■ Requisitos da tarefa
Você pode transcrever, sem nenhuma alteração, a parte do texto sobre Janice Mascarenhas que vai de "Janice Mascarenhas: De" a "Rio de Janeiro."?

■ Trecho de origem
◇ ◇ ◇ ◇

Janice Mascarenhas: De volta para o futuro
Janice Mascarenhas usa inteligência artificial para recriar narrativas visuais sobre a diáspora africana, desenvolvendo penteados e esculturas em cabelos
Multiartista, Janice Mascarenhas sempre conviveu com o pulso de criar. Filha de uma mãe cabeleireira, ela atua como diretora criativa, escultora e pesquisadora da diáspora africana no Brasil desde o começo da sua carreira, entrelaçando as áreas e experimentando em diversos suportes. “É [tudo] isso que eu conto através dos cabelos”, afirma a fluminense que cresceu em São Gonçalo, no Rio de Janeiro.
Engana-se quem pensa que seus penteados e criações só podem ser vistos fisicamente. Há alguns anos, Janice imergiu na arte digital, especificamente na inteligência artificial (IA) e nos cenários que podem ser elaborados por meio do recurso. O interesse cresceu quando ela morou em Berlim, em 2018. Rodeada por uma cidade cheia de inovações tecnológicas, Janice uniu a gana de aprender sobre o tema com sua arte e pesquisas. Escreveu, então, um projeto que angariou o prêmio Dazed100, uma colaboração da revista britânica Dazed com a marca Converse, e pôs-se a executá-lo. Nomeado de Anatomia da Diáspora, trata-se de uma coleção de vários produtos: um curta-metragem, 38 obras de arte entre esculturas, fotos e sons, e mais de 100 obras digitais feitas colaborativamente por 16 artistas de regiões diferentes do mundo, tudo com coordenação de Janice.
O curta usa as tranças como linha narrativa e conta como esses penteados foram (e ainda são) tecnologias e estratégias ancestrais [veja nas imagens da página anterior]. A inspiração veio do seu próprio trabalho como trancista. “Eu conhecia muitas histórias fazendo cabelo. Às vezes, estava dentro da casa de um diretor de cinema ou professor universitário, de repente, em Berlim com uma cantora… Comecei a encontrar similaridades nas memórias e pensei que isso daria um filme”, relembra.

◇ ◇ ◇ ◇

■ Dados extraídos
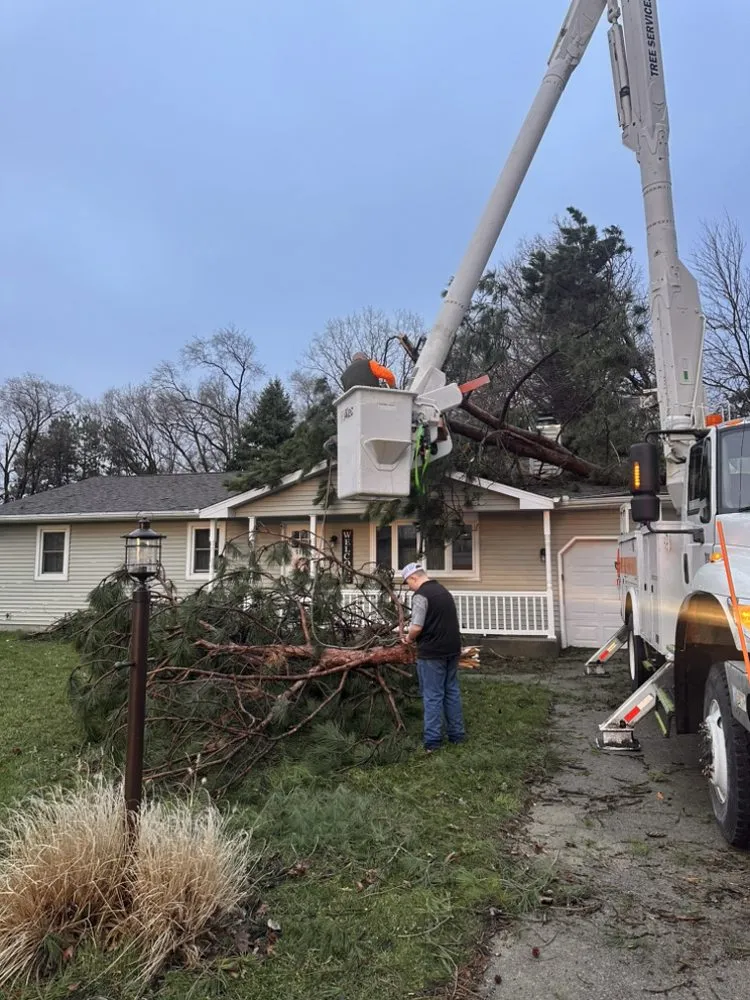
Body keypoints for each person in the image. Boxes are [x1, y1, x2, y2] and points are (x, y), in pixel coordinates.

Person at [400, 562, 466, 751]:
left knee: (432, 695)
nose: (409, 587)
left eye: (408, 583)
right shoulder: (443, 591)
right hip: (452, 649)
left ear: (414, 578)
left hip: (432, 653)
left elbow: (417, 627)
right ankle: (457, 735)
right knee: (451, 691)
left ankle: (433, 741)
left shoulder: (421, 596)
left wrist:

◇ ◇ ◇ ◇

■ Resultado da tarefa
Janice Mascarenhas: De volta para o futuro
Janice Mascarenhas usa inteligência artificial para recriar narrativas visuais sobre a diáspora africana, desenvolvendo penteados e esculturas em cabelos
Multiartista, Janice Mascarenhas sempre conviveu com o pulso de criar. Filha de uma mãe cabeleireira, ela atua como diretora criativa, escultora e pesquisadora da diáspora africana no Brasil desde o começo da sua carreira, entrelaçando as áreas e experimentando em diversos suportes. “É [tudo] isso que eu conto através dos cabelos”, afirma a fluminense que cresceu em São Gonçalo, no Rio de Janeiro.